Davide Pegoraro – AE Scuola Una
Organo promessa di piacere nella sua tumescenza, plasmato nelle falloforie con la speranza dell’abbondanza, accompagnato da un alone di misteri nell’iconografia dell’arte e nelle sottili invocazioni della letteratura erotica femminile, ridotto infine a gadget nel mercato del porno, sesso rimane tuttavia per la psicoanalisi un buco.
Un buco che rende inesistente la relazione sessuale, che si scava al posto dell’uguale vanificando la formula matematica dell’equazione.
Organizzatore di scenari fantasmatici per mettere in moto la macchina da presa del fantasma, oliandola di libido che possa far defluire desideri e afferrare lembi di soddisfazione, rimane pur tuttavia al centro del discorso come buco, su cui la pulsione s’incaglia nel suo giro infernale, a spirale, di godimento.

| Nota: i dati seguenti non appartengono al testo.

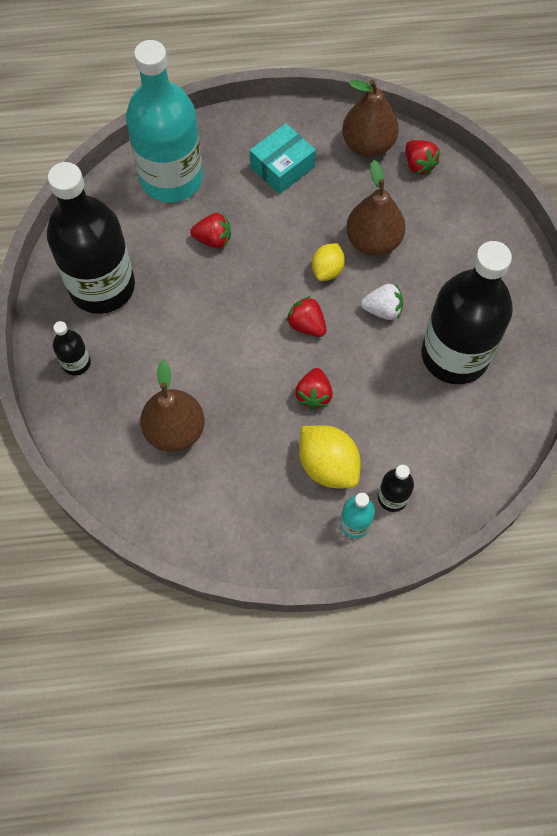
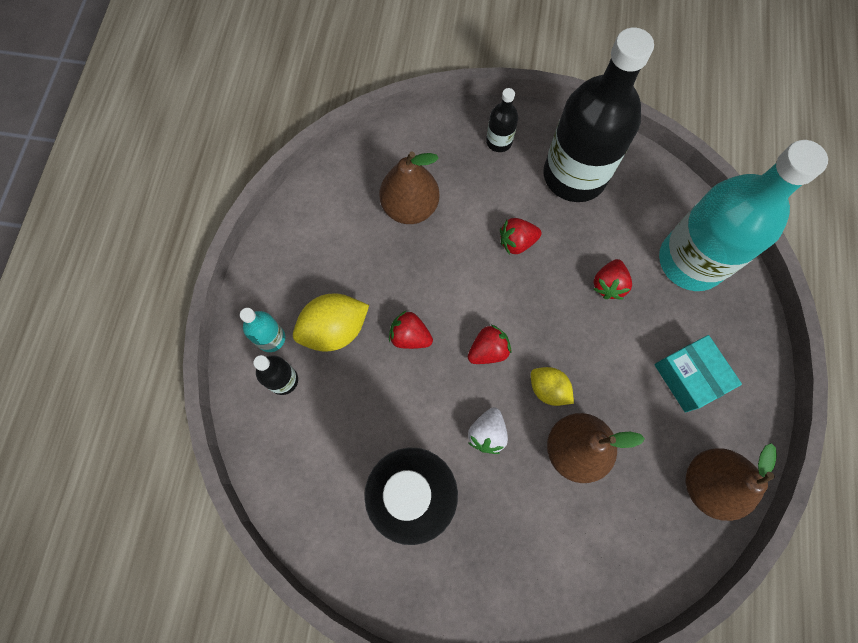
camera: 105 degrees right, 5 degrees up
red strawberry [406,140,440,175] -> red strawberry moved to [500,218,542,255]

Come già Freud aveva messo ben in luce nei Tre saggi sulla teoria sessuale, nel 1905, questo buco che concerne il sessuale è ciò che suscita nel piccolo la sua spinta a sapere, ma anche ciò che determina quello che definisce “fallimento dell’esplorazione sessuale…che non di rado lascia dietro di sé una durevole offesa della pulsione di sapere”1.
Di fronte a questo buco il parlessere ha come prima risorsa la fabbricazione di un sintomo, come tentativo più o meno maldestro per poter fare con questo cattivo incontro.
L’analisi ci insegna che di questo sintomo che ci accompagna è necessario in qualche modo ricapitolare in un secondo tempo questa spinta alla ricerca e al suo fallimento. Dall’instaurarsi del soggetto supposto sapere come artificio necessario a compiere i necessari giri del percorso analitico, la logica del processo stesso con la constatazione del sintomo e del suo inesorabile ripetersi avvicina ciascuno di noi a questo buco di struttura e al tappo di godimento che lo ottura.
Su questo punto di fallimento, in cui ci si scopre piuttosto Uni tutti soli con il godimento che non fa rapporto, il reale del sesso può farsi presente, in modo nuovo, con l’opportuna perdita che lo accoglie e lo include.
Shessho: un pezzo di reale, che impasta dei suoni, per includere nella pronuncia quel che non va.